PROBLEM REQUIREMENTS
The tail of the records, from the line containing "Đorđe Marković vs" through the final line, should be printed exactly and on its own.

[[ PROVIDED MATERIAL, beginning ]]

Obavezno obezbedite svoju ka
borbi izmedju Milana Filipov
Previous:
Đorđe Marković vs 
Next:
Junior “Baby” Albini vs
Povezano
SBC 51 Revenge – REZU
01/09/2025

[[ PROVIDED MATERIAL, end ]]

ANSWER TO THIS PROBLEM
Đorđe Marković vs 
Next:
Junior “Baby” Albini vs
Povezano
SBC 51 Revenge – REZU
01/09/2025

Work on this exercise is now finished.